Maddenin Gerekçesi Muğlak
9. Yargı Paketi ile getirilmesi planlanan ‘etki ajanlığı’ olarak belirtilen bu yeni suçun gerekçesi de oldukça muğlak. Buna göre, “5237 Sayılı Kanunda “Devlet Sırlarına Karşı Suçlar ve Casusluk” suçları düzenlenmiştir, ancak bu düzenleme ”Belge ve bilgi temini veya açıklanması dışında devletin güvenliği ile iç veya dış siyasal yararları aleyhine olacak şekilde gerçekleştirilen diğer faaliyetler bakımından herhangi bir yaptırım öngörülmemiştir” denilerek yetersiz olduğu belirtiliyor. Bu getirilecek maddeyle “diğer faaliyetler” adı altında yeni bir suçun kabul edilmesi öngörülüyor.

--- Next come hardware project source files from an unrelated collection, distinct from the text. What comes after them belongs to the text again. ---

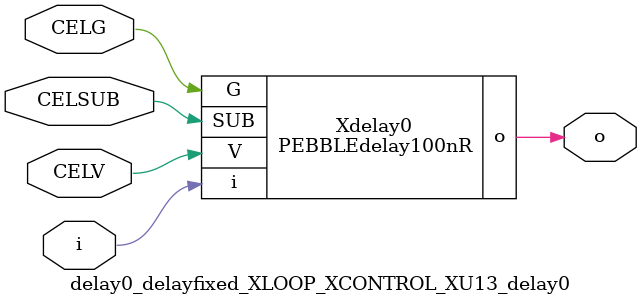
<source format=v>



module PEBBLEdelay100nR ( o, V, G, i, SUB );

  input V;
  input i;
  input G;
  output o;
  input SUB;
endmodule

//Celera Confidential Do Not Copy delay0_delayfixed_XLOOP_XCONTROL_XU13_delay0
//TYPE: fixed 100ns
module delay0_delayfixed_XLOOP_XCONTROL_XU13_delay0 (i, CELV, o,
CELG,CELSUB);
input CELV;
input i;
output o;
input CELSUB;
input CELG;

//Celera Confidential Do Not Copy delayfast0
PEBBLEdelay100nR Xdelay0(
.V (CELV),
.i (i),
.o (o),
.G (CELG),
.SUB (CELSUB)
);
//,diesize,PEBBLEdelay100nR

//Celera Confidential Do Not Copy Module End
//Celera Schematic Generator
endmodule

</source>
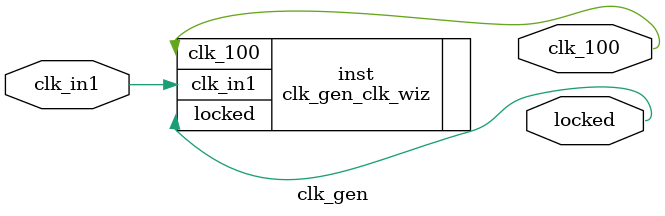
<source format=v>


`timescale 1ps/1ps

(* CORE_GENERATION_INFO = "clk_gen,clk_wiz_v6_0_6_0_0,{component_name=clk_gen,use_phase_alignment=true,use_min_o_jitter=false,use_max_i_jitter=false,use_dyn_phase_shift=false,use_inclk_switchover=false,use_dyn_reconfig=false,enable_axi=0,feedback_source=FDBK_AUTO,PRIMITIVE=MMCM,num_out_clk=1,clkin1_period=8.000,clkin2_period=10.000,use_power_down=false,use_reset=false,use_locked=true,use_inclk_stopped=false,feedback_type=SINGLE,CLOCK_MGR_TYPE=NA,manual_override=false}" *)

module clk_gen 
 (
  // Clock out ports
  output        clk_100,
  // Status and control signals
  output        locked,
 // Clock in ports
  input         clk_in1
 );

  clk_gen_clk_wiz inst
  (
  // Clock out ports  
  .clk_100(clk_100),
  // Status and control signals               
  .locked(locked),
 // Clock in ports
  .clk_in1(clk_in1)
  );

endmodule

</source>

Yeni suçun kabul edilmesiyle birlikte ise devletin güvenliği ile iç veya dış siyasal yararları aleyhine yabancı bir devlet veya organizasyonun stratejik çıkarları veya talimatı doğrultusunda gerçekleştirilen bazı fiillerin yaptırıma bağlanacağı kaydediliyor.

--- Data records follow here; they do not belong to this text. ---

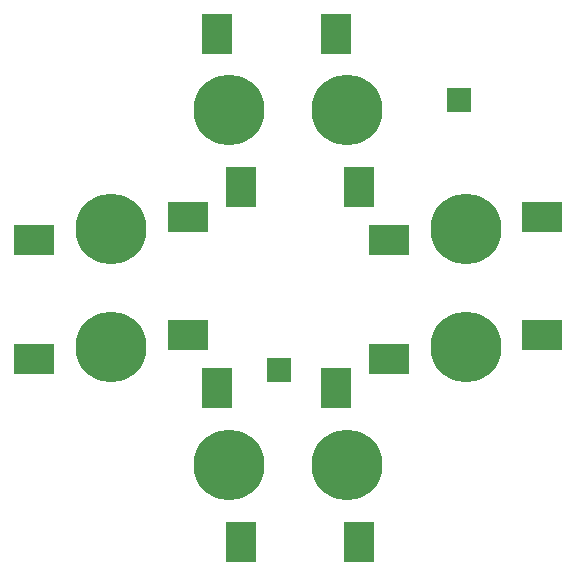
<source format=gts>
%TF.GenerationSoftware,KiCad,Pcbnew,(6.0.8)*%
%TF.CreationDate,2022-11-29T16:13:46+01:00*%
%TF.ProjectId,board,626f6172-642e-46b6-9963-61645f706362,rev?*%
%TF.SameCoordinates,Original*%
%TF.FileFunction,Soldermask,Top*%
%TF.FilePolarity,Negative*%
%FSLAX46Y46*%
G04 Gerber Fmt 4.6, Leading zero omitted, Abs format (unit mm)*
G04 Created by KiCad (PCBNEW (6.0.8)) date 2022-11-29 16:13:46*
%MOMM*%
%LPD*%
G01*
G04 APERTURE LIST*
%ADD10R,3.500000X2.500000*%
%ADD11C,6.000000*%
%ADD12R,2.000000X2.000000*%
%ADD13R,2.500000X3.500000*%
G04 APERTURE END LIST*
D10*
%TO.C,D4*%
X101500000Y-114000000D03*
D11*
X95000000Y-115000000D03*
D10*
X88500000Y-116000000D03*
%TD*%
D12*
%TO.C,J1*%
X124460000Y-104140000D03*
%TD*%
%TO.C,J2*%
X109220000Y-127000000D03*
%TD*%
D13*
%TO.C,D5*%
X116000000Y-111500000D03*
X114000000Y-98500000D03*
D11*
X115000000Y-105000000D03*
%TD*%
D13*
%TO.C,D2*%
X106000000Y-111500000D03*
D11*
X105000000Y-105000000D03*
D13*
X104000000Y-98500000D03*
%TD*%
D10*
%TO.C,D6*%
X118500000Y-126000000D03*
X131500000Y-124000000D03*
D11*
X125000000Y-125000000D03*
%TD*%
D13*
%TO.C,D3*%
X104000000Y-128500000D03*
D11*
X105000000Y-135000000D03*
D13*
X106000000Y-141500000D03*
%TD*%
D10*
%TO.C,D1*%
X101500000Y-124000000D03*
D11*
X95000000Y-125000000D03*
D10*
X88500000Y-126000000D03*
%TD*%
%TO.C,D7*%
X118500000Y-116000000D03*
X131500000Y-114000000D03*
D11*
X125000000Y-115000000D03*
%TD*%
D13*
%TO.C,D8*%
X114000000Y-128500000D03*
X116000000Y-141500000D03*
D11*
X115000000Y-135000000D03*
%TD*%
M02*

</source>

Anayasa Mahkemesi Kararı Yok Sayılıyor
Yine söz konusu taslağa göre 721 sayılı Türk Medeni Kanunu’nun 187’nci maddesinde yer alan, “kadının soyadı” düzenlemesinde yapılacak değişiklik ile Anayasa Mahkemesi (AYM) kararına kararına rağmen kadınlar evlendikten sonra bekarlık soyadlarını tek başına kullanamayacak. Söz konusu taslakta 13’üncü maddede 4721 sayılı Türk Medeni Kanunu’nun 187’nci maddesinde yer alan “kadının soyadı”, “hak düşürücü süreler” başlıklarında düzenleme öngörülüyor.